The reason I mentioned Tomcat is that such application servers are used because the are so effective at running garbage collected applications multi-threaded without one program impacting the other, or locking up the system.
At the end of the day, GC is a useful tool for many programming jobs, but it's only a tool, not a silver bullet. It's no substitute for a good programmer who knows what he's doing.
You write well on this matter, but I think the evidence really is to the contrary. Hundreds of millions (if not more) lines of code have now been written in languages that use garbage collection. Some of these languages are high-performance and some are used for real-time work, and they all work fine.
Garbage collection is now routinely used even for multi-threaded languages (perhaps the best example is high-performance Java application servers like Tomcat).
So I am afraid I do think it is a silver bullet, and manual memory management will soon look like part of history except for the most specialised uses.
Are you saying that Boeing has written their own JVM ?
I have no idea. There is a JCP standard for real-time Java, and TimeSys Corp. have produced the reference implementation, which I believe is used by Boeing, NASA and Siemens.

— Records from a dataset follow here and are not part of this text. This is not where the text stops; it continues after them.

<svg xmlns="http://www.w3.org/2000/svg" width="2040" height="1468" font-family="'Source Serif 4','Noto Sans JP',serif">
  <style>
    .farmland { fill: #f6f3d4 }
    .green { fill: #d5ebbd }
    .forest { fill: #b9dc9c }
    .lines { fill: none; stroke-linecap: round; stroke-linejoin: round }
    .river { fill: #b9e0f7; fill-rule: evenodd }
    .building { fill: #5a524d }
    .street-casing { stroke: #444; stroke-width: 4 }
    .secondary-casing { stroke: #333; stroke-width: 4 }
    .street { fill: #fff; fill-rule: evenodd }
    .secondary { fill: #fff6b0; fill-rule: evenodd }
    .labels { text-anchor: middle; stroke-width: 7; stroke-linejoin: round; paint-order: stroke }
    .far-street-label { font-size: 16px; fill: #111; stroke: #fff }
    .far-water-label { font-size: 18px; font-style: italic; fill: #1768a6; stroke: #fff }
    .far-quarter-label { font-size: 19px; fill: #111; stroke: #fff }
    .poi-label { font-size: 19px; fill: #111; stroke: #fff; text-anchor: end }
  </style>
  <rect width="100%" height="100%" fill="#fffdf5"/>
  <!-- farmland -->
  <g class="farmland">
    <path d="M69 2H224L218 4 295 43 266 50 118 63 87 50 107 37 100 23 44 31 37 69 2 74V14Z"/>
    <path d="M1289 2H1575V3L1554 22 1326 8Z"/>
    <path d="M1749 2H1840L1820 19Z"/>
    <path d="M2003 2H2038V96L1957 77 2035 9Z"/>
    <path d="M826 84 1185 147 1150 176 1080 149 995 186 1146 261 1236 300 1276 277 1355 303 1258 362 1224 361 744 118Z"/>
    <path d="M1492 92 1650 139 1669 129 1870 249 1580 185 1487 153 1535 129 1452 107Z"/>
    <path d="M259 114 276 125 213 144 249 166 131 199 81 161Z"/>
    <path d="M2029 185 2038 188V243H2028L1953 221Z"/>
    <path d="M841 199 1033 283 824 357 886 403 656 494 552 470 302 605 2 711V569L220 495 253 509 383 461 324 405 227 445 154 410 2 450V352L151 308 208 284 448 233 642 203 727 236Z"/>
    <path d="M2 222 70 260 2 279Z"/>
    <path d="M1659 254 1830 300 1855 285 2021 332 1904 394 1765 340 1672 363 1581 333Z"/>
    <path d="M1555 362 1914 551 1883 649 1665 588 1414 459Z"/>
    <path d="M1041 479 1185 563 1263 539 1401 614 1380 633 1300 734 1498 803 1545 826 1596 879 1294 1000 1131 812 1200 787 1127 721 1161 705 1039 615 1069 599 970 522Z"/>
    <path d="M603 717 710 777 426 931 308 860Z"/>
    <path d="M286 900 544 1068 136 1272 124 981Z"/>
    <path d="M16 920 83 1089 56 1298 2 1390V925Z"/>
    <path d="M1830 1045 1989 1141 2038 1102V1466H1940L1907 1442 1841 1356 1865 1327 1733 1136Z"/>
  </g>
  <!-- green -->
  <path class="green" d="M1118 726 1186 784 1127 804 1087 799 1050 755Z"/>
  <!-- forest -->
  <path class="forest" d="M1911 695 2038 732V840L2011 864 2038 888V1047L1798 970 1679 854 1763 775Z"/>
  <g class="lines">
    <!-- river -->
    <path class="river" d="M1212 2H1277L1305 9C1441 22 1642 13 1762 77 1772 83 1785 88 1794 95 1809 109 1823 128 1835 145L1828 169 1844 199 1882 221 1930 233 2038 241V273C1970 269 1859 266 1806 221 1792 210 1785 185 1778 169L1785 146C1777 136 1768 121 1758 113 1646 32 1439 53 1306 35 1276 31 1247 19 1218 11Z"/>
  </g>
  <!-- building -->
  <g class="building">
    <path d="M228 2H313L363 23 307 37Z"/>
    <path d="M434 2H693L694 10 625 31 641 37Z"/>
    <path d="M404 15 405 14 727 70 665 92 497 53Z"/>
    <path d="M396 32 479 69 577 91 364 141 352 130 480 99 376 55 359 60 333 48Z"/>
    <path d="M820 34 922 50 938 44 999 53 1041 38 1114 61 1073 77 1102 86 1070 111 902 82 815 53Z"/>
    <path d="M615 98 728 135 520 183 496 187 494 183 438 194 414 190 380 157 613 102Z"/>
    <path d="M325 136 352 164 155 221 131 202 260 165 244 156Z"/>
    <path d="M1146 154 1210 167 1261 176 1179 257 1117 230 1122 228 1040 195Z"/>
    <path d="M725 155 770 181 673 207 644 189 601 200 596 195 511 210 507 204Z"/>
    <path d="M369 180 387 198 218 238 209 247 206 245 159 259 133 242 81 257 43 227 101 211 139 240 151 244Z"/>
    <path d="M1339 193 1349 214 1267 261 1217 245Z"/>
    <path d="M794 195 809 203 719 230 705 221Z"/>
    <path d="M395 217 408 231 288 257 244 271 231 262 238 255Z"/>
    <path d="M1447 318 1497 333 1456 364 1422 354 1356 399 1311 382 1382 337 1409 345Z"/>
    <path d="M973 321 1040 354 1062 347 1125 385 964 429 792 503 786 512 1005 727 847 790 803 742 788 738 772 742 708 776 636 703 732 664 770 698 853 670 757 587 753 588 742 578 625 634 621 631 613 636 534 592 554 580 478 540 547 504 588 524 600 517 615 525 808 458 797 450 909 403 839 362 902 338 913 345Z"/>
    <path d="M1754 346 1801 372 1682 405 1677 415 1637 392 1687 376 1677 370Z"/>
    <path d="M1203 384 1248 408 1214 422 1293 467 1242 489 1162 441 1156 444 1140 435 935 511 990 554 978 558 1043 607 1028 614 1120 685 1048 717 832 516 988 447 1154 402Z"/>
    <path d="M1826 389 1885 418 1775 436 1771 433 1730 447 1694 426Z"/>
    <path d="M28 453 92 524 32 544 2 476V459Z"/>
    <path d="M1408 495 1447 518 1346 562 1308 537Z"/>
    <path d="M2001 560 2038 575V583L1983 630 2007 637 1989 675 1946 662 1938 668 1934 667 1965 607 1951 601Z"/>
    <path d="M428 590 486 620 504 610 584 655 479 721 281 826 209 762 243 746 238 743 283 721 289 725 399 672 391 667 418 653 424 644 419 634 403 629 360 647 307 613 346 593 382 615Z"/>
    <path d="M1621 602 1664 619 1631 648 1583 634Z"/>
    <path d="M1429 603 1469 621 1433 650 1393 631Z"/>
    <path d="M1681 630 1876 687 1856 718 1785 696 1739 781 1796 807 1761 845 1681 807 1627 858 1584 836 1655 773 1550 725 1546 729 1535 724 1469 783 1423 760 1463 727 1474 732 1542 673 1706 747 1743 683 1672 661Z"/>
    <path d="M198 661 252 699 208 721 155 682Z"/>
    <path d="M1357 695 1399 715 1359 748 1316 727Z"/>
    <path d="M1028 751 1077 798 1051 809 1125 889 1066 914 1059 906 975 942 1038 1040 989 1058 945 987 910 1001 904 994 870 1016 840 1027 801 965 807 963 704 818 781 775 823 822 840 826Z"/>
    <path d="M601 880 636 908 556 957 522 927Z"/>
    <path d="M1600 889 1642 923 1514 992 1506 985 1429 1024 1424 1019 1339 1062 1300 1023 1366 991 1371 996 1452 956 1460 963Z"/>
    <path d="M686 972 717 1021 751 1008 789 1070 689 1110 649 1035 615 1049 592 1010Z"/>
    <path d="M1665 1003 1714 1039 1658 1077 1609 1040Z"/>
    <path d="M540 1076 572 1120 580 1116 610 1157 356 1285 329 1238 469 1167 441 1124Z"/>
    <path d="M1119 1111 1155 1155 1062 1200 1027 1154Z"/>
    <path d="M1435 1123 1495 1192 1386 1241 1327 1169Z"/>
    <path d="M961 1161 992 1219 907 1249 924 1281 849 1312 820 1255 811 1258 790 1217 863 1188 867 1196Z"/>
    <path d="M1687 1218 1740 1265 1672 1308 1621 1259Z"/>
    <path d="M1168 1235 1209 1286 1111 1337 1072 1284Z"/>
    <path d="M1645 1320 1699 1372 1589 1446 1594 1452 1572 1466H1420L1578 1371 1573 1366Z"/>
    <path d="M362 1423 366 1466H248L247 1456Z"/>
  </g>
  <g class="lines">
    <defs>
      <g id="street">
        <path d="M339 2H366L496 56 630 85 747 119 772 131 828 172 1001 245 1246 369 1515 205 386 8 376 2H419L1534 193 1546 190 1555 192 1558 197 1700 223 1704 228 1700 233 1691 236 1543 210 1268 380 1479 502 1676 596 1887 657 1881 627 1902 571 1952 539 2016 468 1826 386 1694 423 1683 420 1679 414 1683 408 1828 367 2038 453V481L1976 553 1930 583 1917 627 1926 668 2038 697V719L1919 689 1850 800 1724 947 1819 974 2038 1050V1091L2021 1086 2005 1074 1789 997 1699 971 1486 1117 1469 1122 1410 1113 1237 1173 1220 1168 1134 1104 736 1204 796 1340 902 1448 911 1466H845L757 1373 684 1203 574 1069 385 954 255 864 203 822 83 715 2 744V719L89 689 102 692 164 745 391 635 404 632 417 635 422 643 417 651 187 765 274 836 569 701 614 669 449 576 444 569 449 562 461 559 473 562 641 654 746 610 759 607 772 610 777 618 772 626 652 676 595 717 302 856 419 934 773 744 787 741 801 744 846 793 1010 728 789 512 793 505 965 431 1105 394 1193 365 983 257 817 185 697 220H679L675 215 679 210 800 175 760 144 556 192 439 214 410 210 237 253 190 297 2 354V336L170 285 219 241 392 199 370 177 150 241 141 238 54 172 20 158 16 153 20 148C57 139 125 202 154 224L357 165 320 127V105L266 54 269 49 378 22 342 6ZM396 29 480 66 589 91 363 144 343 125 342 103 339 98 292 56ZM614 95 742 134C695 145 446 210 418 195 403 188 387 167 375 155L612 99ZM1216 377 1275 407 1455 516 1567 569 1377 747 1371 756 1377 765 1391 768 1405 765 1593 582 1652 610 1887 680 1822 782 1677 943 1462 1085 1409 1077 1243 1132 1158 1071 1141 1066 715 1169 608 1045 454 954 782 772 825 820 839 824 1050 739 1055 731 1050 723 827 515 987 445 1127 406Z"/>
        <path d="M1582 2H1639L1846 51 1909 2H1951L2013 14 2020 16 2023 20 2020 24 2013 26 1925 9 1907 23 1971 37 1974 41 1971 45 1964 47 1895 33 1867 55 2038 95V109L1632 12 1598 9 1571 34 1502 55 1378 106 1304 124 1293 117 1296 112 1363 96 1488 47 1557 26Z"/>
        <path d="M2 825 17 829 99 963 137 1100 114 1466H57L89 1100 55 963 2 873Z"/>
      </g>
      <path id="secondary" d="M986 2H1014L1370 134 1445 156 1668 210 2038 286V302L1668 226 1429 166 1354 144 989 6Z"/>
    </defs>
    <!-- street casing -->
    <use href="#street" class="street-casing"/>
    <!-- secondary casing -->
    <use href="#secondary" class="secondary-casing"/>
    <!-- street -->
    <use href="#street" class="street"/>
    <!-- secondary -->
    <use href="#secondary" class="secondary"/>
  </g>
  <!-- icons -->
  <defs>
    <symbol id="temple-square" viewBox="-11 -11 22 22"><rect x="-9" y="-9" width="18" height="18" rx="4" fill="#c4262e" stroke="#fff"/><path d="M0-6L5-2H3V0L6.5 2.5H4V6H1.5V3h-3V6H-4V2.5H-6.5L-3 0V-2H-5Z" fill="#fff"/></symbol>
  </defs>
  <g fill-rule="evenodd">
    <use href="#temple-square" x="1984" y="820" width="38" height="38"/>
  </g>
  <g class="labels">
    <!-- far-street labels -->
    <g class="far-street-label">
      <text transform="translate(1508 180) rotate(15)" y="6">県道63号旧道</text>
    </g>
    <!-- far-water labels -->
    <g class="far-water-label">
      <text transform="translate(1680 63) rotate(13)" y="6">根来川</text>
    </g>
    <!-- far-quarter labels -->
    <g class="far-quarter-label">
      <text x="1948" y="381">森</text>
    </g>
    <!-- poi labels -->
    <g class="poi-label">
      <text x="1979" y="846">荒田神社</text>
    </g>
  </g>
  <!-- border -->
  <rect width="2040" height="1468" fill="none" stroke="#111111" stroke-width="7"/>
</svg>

Development for what? Their internal accounting systems?
n ned/scaneagle.html
Er no. All kinds of interesting things... like this:
http://www.boeing.com/defense-space/military/unma
The software for this is in Java.
Java's license currently says that it can't be used for certain systems, including nuclear power plants and avionics, so it can't be in airplanes.
Wrong. The license on Sun's implementation of Java says this. There is nothing to stop others writing their own compatible implementation which they do certify for this use.
Guess what? They have!
No one cares what some web application is written in, and since it can't be used in anything where someone's life might be in danger (Sun's license won't let you), I fail to see that being really all that interesting.
They don't use Sun's VMs for this, so your point is irrelevant.
Java is a language, not a product. Not all implementations certified as 'Java' come from Sun.
The US Military isn't exactly world reknowned for making the best decisions when it comes to computing.
Fine. Let's ignore them then. How about Boeing, who have decided that Java is now their preferred language for all development, replacing Ada?